Mao Tse-tung was also thinking of American aid. He made it plain that he looked forward to American landings in China. If the Americans failed to land, it would be unfortunate for China, he said. “The Kuomintang will continue as the Government—without being able to be the Government.”
In the talks of Barrett and Service with Mao, Chou En-lai, Lin Piao, Yeh Chien-ying and Chu Teh, the Communists’ theme was that the Kuomintang was in the “dying throes” of incapacity while the Communists had established a viable government and could propose useful cooperation with the Americans under an “Allied” command rather than under a “bankrupt” Kuomintang command. They made no reference to fighting under Stilwell’s command nor asked that any such proposal be conveyed to him; indeed it was Colonel Barrett’s impression that “they never seemed much interested in General Stilwell.”
They talked in terms of coalition not revolution. Their stated aim at this time was a return to the united front with representation on a national council, release of the blockade and freedom to maintain their own regime in their own areas while engaged in a common if not a joint effort against Japan. This concept did not include allegiance to the Central Government nor acceptance of its authority as stipulated by Chiang Kai-shek.

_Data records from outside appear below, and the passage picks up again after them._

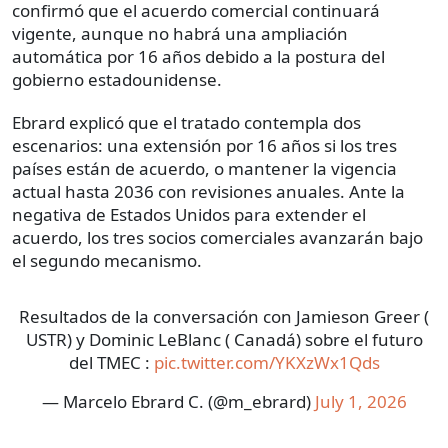
confirmó que el acuerdo comercial continuará
vigente, aunque no habrá una ampliación
automática por 16 años debido a la postura del
gobierno estadounidense.
Ebrard explicó que el tratado contempla dos
escenarios: una extensión por 16 años si los tres
países están de acuerdo, o mantener la vigencia
actual hasta 2036 con revisiones anuales. Ante la
negativa de Estados Unidos para extender el
acuerdo, los tres socios comerciales avanzarán bajo
el segundo mecanismo.
Resultados de la conversación con Jamieson Greer (
USTR) y Dominic LeBlanc ( Canadá) sobre el futuro
del TMEC :
pic.twitter.com/YKXzWx1Qds
— Marcelo Ebrard C. (@m_ebrard)
July 1, 2026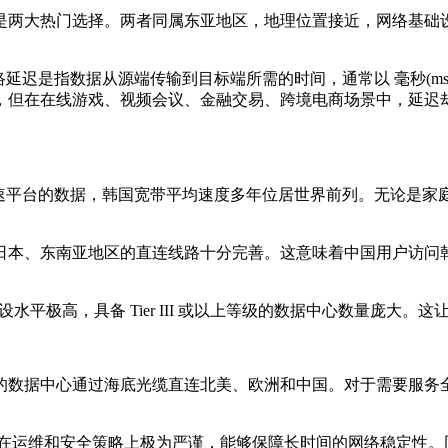
两大热门选择。两者同属东亚地区，地理位置接近，网络基础设
迟是指数据从源端传输到目标端所需的时间，通常以 毫秒(m
，但在在线游戏、视频会议、金融交易、跨境电商场景中，延迟
平台的数据，韩国宽带平均速度多年位居世界前列。无论是家
本、东南亚地区的直连线路十分完善。这意味着中国用户访问韩
平极高，具备 Tier III 或以上等级的数据中心数量庞大
数据中心通过海底光缆直连北美、欧洲和中国。对于需要服务全
商在运维和安全策略上极为严谨，能够保障长时间的网络稳定性。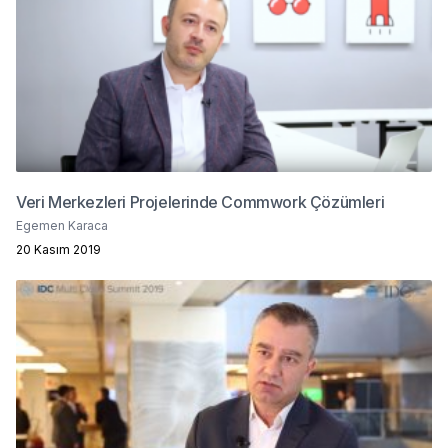
Veri Merkezleri Projelerinde Commwork Çözümleri
Egemen Karaca
20 Kasım 2019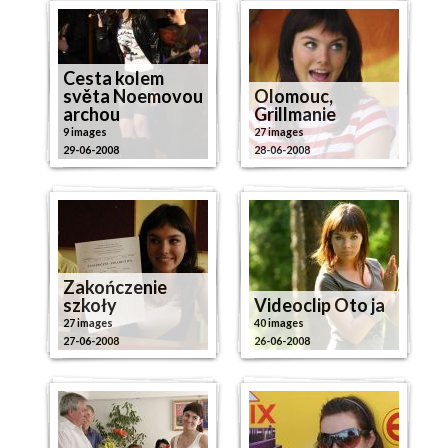
Cesta kolem
světa Noemovou
Olomouc,
archou
Grillmanie
9 images
27 images
29-06-2008
28-06-2008
Zakończenie
szkoły
Videoclip Oto ja
27 images
40 images
27-06-2008
26-06-2008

The Chinese Communists of 1944 did not appear alarming, but on the contrary, like most challengers who have yet to succeed, rather attractive. In their rough and rumpled clothes, their earnest talk, their hard work and simple life, their energy, vitality and sincerity, they were a refreshing contrast to the world of the Kuomintang. That was their chief charm. In the absence of war effort by the Central Government especially after ICHIGO, it began to be taken for granted by Americans that the United States would have to cooperate with the Communists. As soldiers they looked useful. They were “better men physically,” as General Dorn later testified, “better fed, better clothed…with better morale than the Nationalist troops.” Their leaders on the whole appeared more able, less corrupt, fundamentally stronger men than those of the Kuomintang.